The result was her book The Music Miracle (Earnest House, £16.99). Liisa discovered that after only 15 months of music education, the results were clearly visible in brain scans. The connections between the left and right-hand sides of the brain had improved and those areas controlling spatial sense, maths and language ability had been strengthened. There’s also a strong link between music and reading. In one experiment at a school in Switzerland, five hours a week of reading and maths was replaced by music for half the class.
Those doing music overtook the other pupils in reading and equalled their scores in maths. Studies have shown that children who learn to play an instrument also have better spatial and geometric skills. Research also shows that children who make music have superior life skills, are better at recognising and processing emotions and are more likely to be socially included. They also have better memories, higher self-esteem and even better physical fitness – singing and wind instruments are particularly associated with higher lung capacity. To cap it all, they are happier.
And all these benefits can be long-lasting. Scientists in China scanned the brains of young adults who’d had musical training as children and found that those who started before the age of seven had strengthened the brain regions in charge of language and had better executive function as well as the ability to think ahead, concentrate and organise themselves. “Studies show that all it takes is less than 60 minutes of music study a week – and no pushy parenting is needed,” says Liisa.

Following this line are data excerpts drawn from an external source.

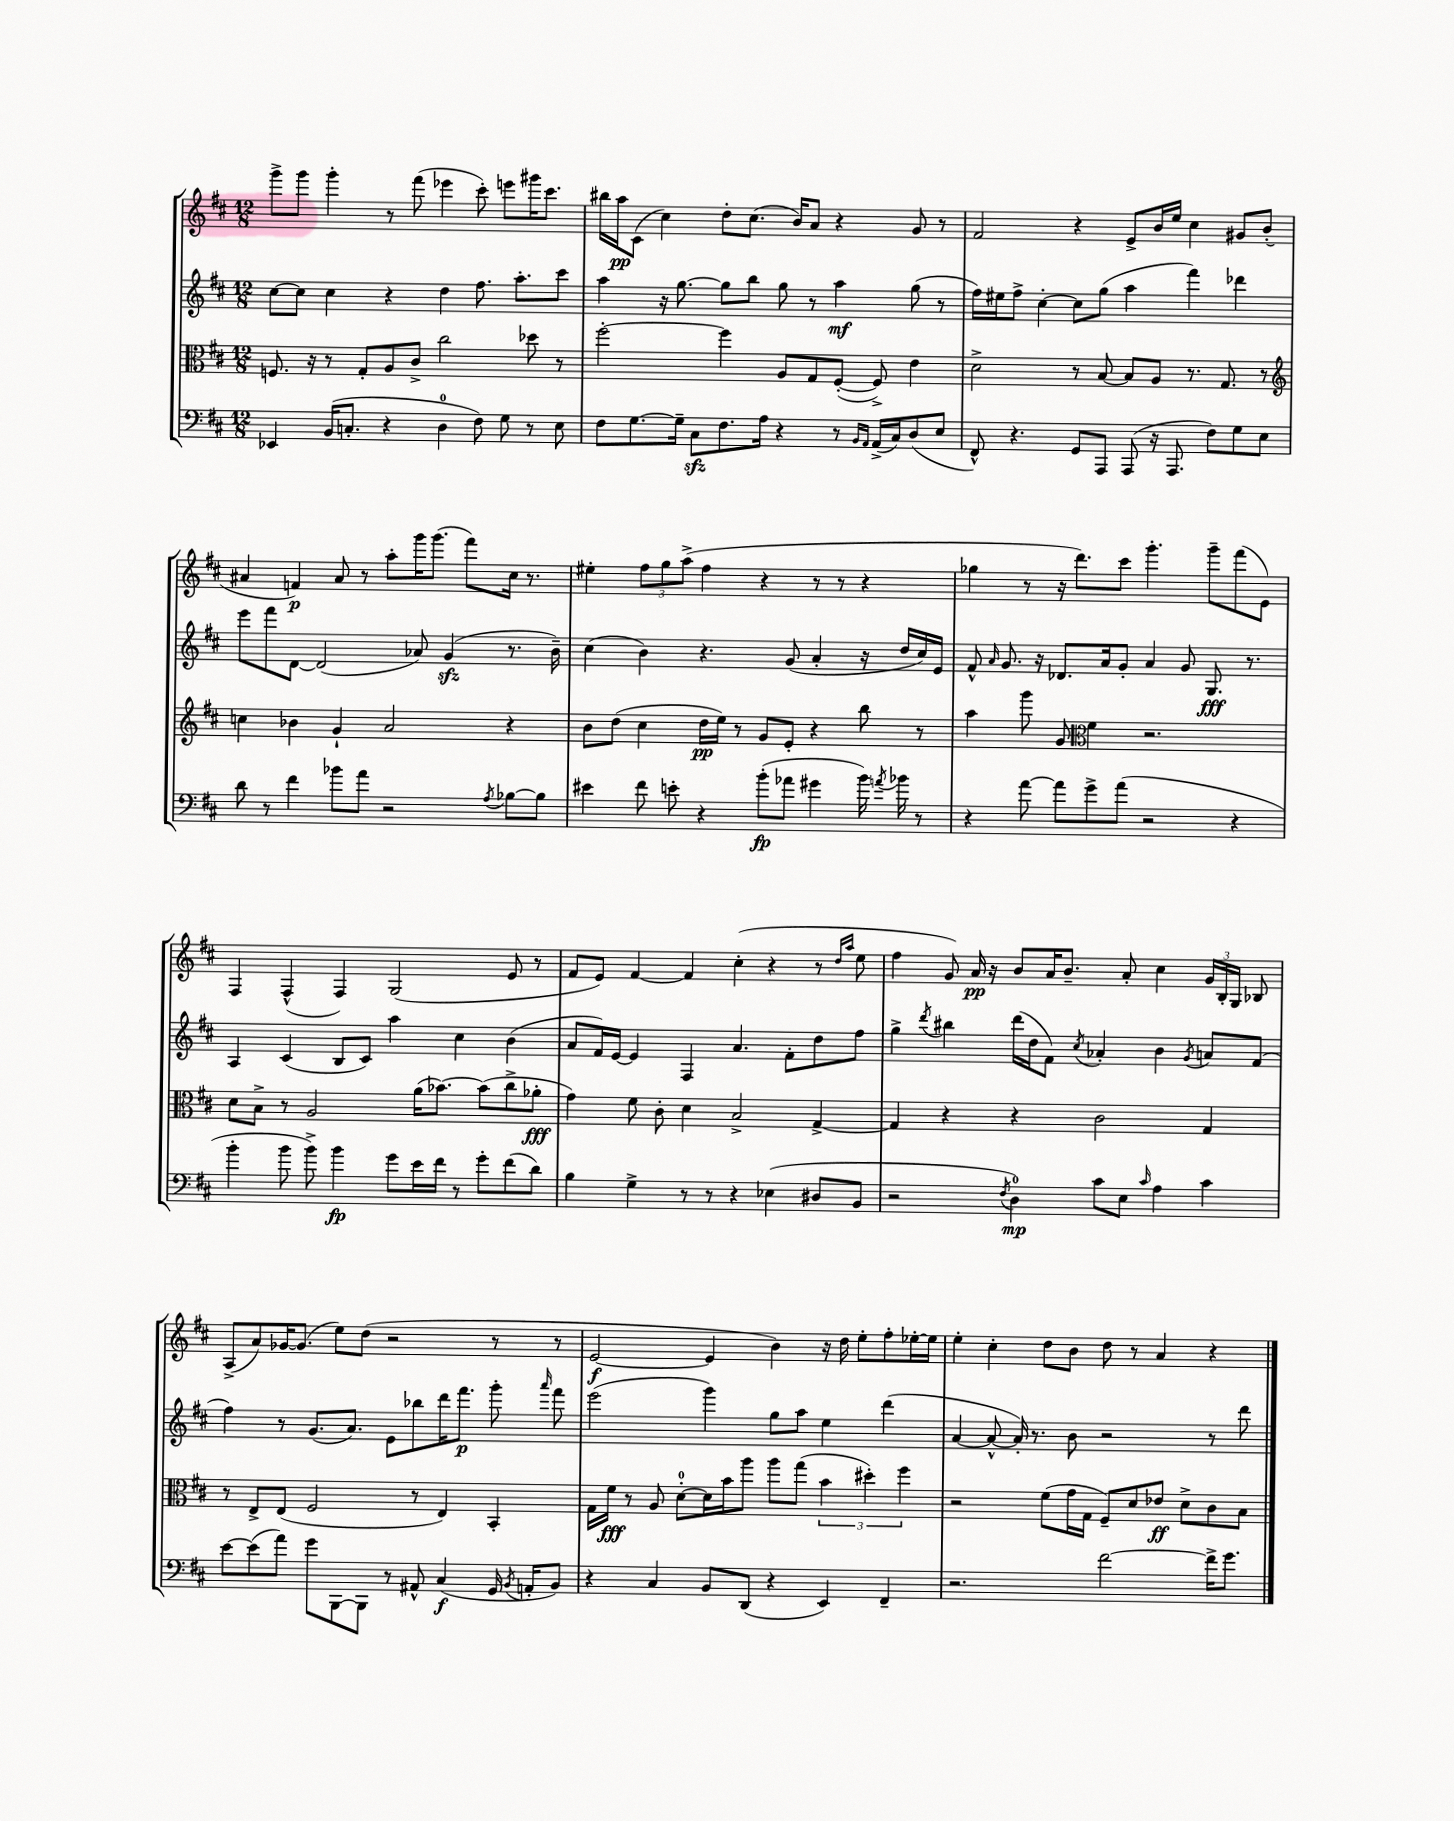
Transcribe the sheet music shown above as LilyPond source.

<<
\new StaffGroup <<
\new Staff = "s0" {
    \clef treble \key d \major \numericTimeSignature \time 12/8
    \autoBeamOff g'''8[-> g'''8] g'''4-. r8 fis'''8( ees'''4 cis'''8-.) e'''8[ gis'''16 cis'''8.] |
    bis''16[ a''16\pp cis'8]( cis''4) d''8[-. cis''8.]( b'16[) a'8] r4 g'8 r8 |
    fis'2 r4 e'8[-> b'16 e''16] cis''4 gis'8[ b'8]-.( |
    ais'4 f'4\p) ais'8 r8 a''8[-. g'''16 g'''8.]( fis'''8[) cis''16] r8. |
    eis''4-. \tuplet 3/2 { fis''8[ g''8 a''8]->( } fis''4 r4 r8 r8 r4 |
    ges''4 r8 r16 d'''8.[) cis'''8] g'''4.-. g'''8[-- fis'''8( e'8]) |
    fis4 fis4-^( fis4) g2( e'8 r8 |
    fis'8[ e'8]) fis'4~ fis'4 cis''4-.( r4 r8 \grace { d''16[ a''16] } e''8 |
    fis''4 g'8) a'16\pp r16 b'8[ a'16 b'8.]-- a'8-. cis''4 \tuplet 3/2 { g'16[ b16-. g16] } bes8 |
    a8[->( a'8) ges'16~ ges'8.]( e''8[) d''8]( r2 r8 r8 |
    e'2~\f e'4 b'4) r16 d''16 e''8[-. fis''8-. ees''16~-. ees''16] |
    e''4-. cis''4-. d''8[ b'8] d''8 r8 a'4 r4 \bar "|." |
}
\new Staff = "s1" {
    \clef treble \key d \major \numericTimeSignature \time 12/8
    \autoBeamOff cis''8[~ cis''8] cis''4 r4 d''4 fis''8. a''8.[-. cis'''8] |
    a''4 r16 g''8.~ g''8[ b''8] g''8 r8 a''4\mf g''8( r8 |
    fis''16[) eis''16 fis''8]-> cis''4~-. cis''8[ g''8]( a''4 fis'''4) des'''4 |
    e'''8[ fis'''8 d'8]~ d'2( aes'8) g'4\sfz( r8. b'16--) |
    cis''4( b'4) r4. g'8( a'4-. r16 d''16[ cis''16) e'16] |
    fis'8-^ \grace { a'16 } g'8. r16 des'8.[ a'16 g'8]-. a'4 g'8 g8.\fff r8. |
    a4 cis'4( b8[ cis'8]) a''4 cis''4 b'4( |
    a'8[ fis'16) e'16]~ e'4 fis4 a'4. fis'8[-. d''8 fis''8] |
    g''4-> \acciaccatura { d'''8 } bis''4 d'''16[( d''16 fis'8]) \acciaccatura { cis''8 } aes'4-. b'4 \acciaccatura { g'8 } a'8[ fis'8]( |
    fis''4) r8 g'8.[( a'8.]) e'8[ bes''8 d'''16 fis'''8.]\p g'''8-. \grace { a'''16 } fis'''8 |
    e'''2( g'''4) g''8[ a''8] e''4 d'''4( |
    a'4~ a'8~-^ a'16-.) r8. b'8 r2 r8 d'''8 \bar "|." |
}
\new Staff = "s2" {
    \clef alto \key d \major \numericTimeSignature \time 12/8
    \autoBeamOff f8. r16 r8 g8[-. a8 cis'8]-> cis''2 des''8 r8 |
    fis''2~-. fis''4 a8[ g8 fis8]~-.( fis8->) e'4 |
    d'2-> r8 b8~ b8[ a8] r8. g8. r8 |
    \clef treble c''4 bes'4 g'4-! a'2 r4 |
    b'8[ d''8]( cis''4 d''16[\pp e''16]) r8 g'8[ e'8]-. r4 b''8 r8 |
    a''4 g'''8 g'8 \clef alto fis'4 r2. |
    d'8[ b8]-> r8 a2 a'16[( bes'8.]~) bes'8[( cis''8-> aes'8]-.\fff |
    g'4) fis'8 cis'8-. d'4 b2-> g4~-> |
    g4 r4 r4 cis'2 g4 |
    r8 e8[-> e8]( fis2 r8 e4) b,4-. |
    g16[ fis'16]\fff r8 a8 d'8[-0~-. d'16 b'16 a''8] a''8[ g''8]( \tuplet 3/2 { b'4 dis''4-.) fis''4 } |
    r2 fis'8[( g'16 g16] fis8[--) d'8 ees'8]\ff d'8[-> cis'8 b8] \bar "|." |
}
\new Staff = "s3" {
    \clef bass \key d \major \numericTimeSignature \time 12/8
    \autoBeamOff ees,4 b,16[( c8.]-. r4 d4-0 fis8) g8 r8 e8 |
    fis8[ g8.~ g16]-- cis8[\sfz fis8. a16] r4 r8 \grace { b,16[ a,16] } a,16[->( cis16) d8( e8] |
    fis,8-^) r4. g,8[ a,,8] a,,8( r16 a,,8. fis8[) g8 e8] |
    d'8 r8 fis'4 bes'8[ a'8] r2 \acciaccatura { a8 } bes8[~ bes8] |
    eis'4 fis'8 e'8-. r4 b'8[-.\fp( aes'8] gis'4 b'16) \acciaccatura { a'8 } bes'16 r8 |
    r4 a'8~ a'8[ g'8-> a'8]( r2 r4 |
    b'4-. b'8 b'8->) b'4\fp g'8[ e'16 fis'16] r8 g'8[-. fis'8( d'8]) |
    b4 g4-> r8 r8 r4 ees4( dis8[ b,8] |
    r2 \acciaccatura { fis8 } d4-0\mp) cis'8[ e8] \grace { cis'16 } a4 cis'4 |
    e'8[~ e'8( a'8]) g'8[ b,,8~ b,,8] r8 ais,8-^ cis4\f( g,16 \acciaccatura { b,8 } a,16[-. b,8]) |
    r4 cis4 b,8[ d,8]( r4 e,4) fis,4-- |
    r2. fis'2~ fis'16[-> g'8.] \bar "|." |
}
>>
>>
\layout { \context { \Score \remove "Bar_number_engraver" } }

Children at Langley Hall get 90 minutes of music a week, taught by a rota of 23 specialist teachers overseen by head of music John Halsey, who was tempted out of retirement by Sally’s vision. “It’s an amazing place in many ways,” he says. “You see children coming in a little wild, but that energy is soon channelled into something positive. We recently held a concert by a professional violinist, and the parents said their kids had dragged them along.
“When he said, ‘Now I’m going to play some Vivaldi,’ there was a whisper of voices around the room saying, ‘Storm! It’s going to be Storm.’ How many other eight year olds would even know about Vivaldi, let alone be enthusiastic about it?”